Primeros minutos del Año Nuevo. La juventud resistió a la solemnidad y se fue a quemar al Año Viejo, cargado de cohetes. Después vinieron los abrazos, en la calle, efusivos. Finalmente fue el momento del brindis y de dar gracias a Dios por un año más, por lo bueno y por lo malo. De encomendarle al Padre el alma de nuestro padre y externar así nuestra Fe.
Ante el rostro profundamente triste de mi madre, escuchando las palabras aleccionadoras de mi hermana menor y rodeado de hijos y sobrinos absorbiendo el momento, expuestos a nuestras miradas, nuestros gestos y nuestras palabras, fue quizás el momento de decirlo. De brindar alternativas.
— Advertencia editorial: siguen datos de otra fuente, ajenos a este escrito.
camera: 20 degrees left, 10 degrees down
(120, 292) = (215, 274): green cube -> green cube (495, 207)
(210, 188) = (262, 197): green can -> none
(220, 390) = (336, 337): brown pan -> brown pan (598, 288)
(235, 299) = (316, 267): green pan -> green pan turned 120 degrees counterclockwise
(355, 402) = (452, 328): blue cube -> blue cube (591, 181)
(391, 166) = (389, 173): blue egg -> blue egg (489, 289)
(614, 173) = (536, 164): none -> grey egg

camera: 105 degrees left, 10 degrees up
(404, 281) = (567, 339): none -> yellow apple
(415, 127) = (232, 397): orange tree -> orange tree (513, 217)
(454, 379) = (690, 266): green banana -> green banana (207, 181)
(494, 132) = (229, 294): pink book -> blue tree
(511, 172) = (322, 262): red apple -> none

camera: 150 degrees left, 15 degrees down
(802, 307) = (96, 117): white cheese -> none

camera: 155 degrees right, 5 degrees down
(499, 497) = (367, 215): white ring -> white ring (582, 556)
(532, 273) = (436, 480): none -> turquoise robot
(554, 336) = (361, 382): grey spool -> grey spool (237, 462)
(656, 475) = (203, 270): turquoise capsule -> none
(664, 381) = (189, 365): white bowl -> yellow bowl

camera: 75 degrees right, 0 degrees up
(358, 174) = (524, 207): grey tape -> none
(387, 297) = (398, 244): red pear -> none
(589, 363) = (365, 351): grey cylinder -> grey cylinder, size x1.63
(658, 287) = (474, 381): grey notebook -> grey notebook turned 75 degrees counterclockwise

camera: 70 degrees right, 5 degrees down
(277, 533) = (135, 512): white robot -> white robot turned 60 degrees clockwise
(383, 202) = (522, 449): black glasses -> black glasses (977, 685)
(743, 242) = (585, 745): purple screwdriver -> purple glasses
El 19 de marzo del año pasado murió mi padre. Los billones de neuronas en su cerebro resistieron por algunos segundos, sosteniendo millones de disposiciones químico-biológicas sobre las cuales estaba construida la personalidad de mi padre, sus deseos y sus amores, sus prejuicios y sus resignaciones. Sin oxígeno, los pulmones desechos, las neuronas finalmente cedieron y todo se desmoronó y se disolvió en la nada del todo, para siempre y para nunca más, sin posibilidades de recuperación.
La eternidad de mi padre no inició entonces sino casi ochenta años antes, cuando vio la luz por primera vez y dio su primer chillido, o incluso antes. La vida nunca fue igual sobre la Tierra desde entonces: él estuvo ahí para imprimir sus huellas, para sembrar sus semillas y cosechar sus frutos. La eternidad de mi padre está en nosotros, sus hijos y en quienes lo conocieron, en los recuerdos y en el mundo que es porque él estuvo aquí.
Cualquier otra cosa es una ilusión, una visión, producto de nuestro miedo terrible a morir y desaparecer. Miedo que se transforma en vanidad que nos convierte en hijos privilegiados de un ser supremo. Un salto de fe que yo no puedo dar.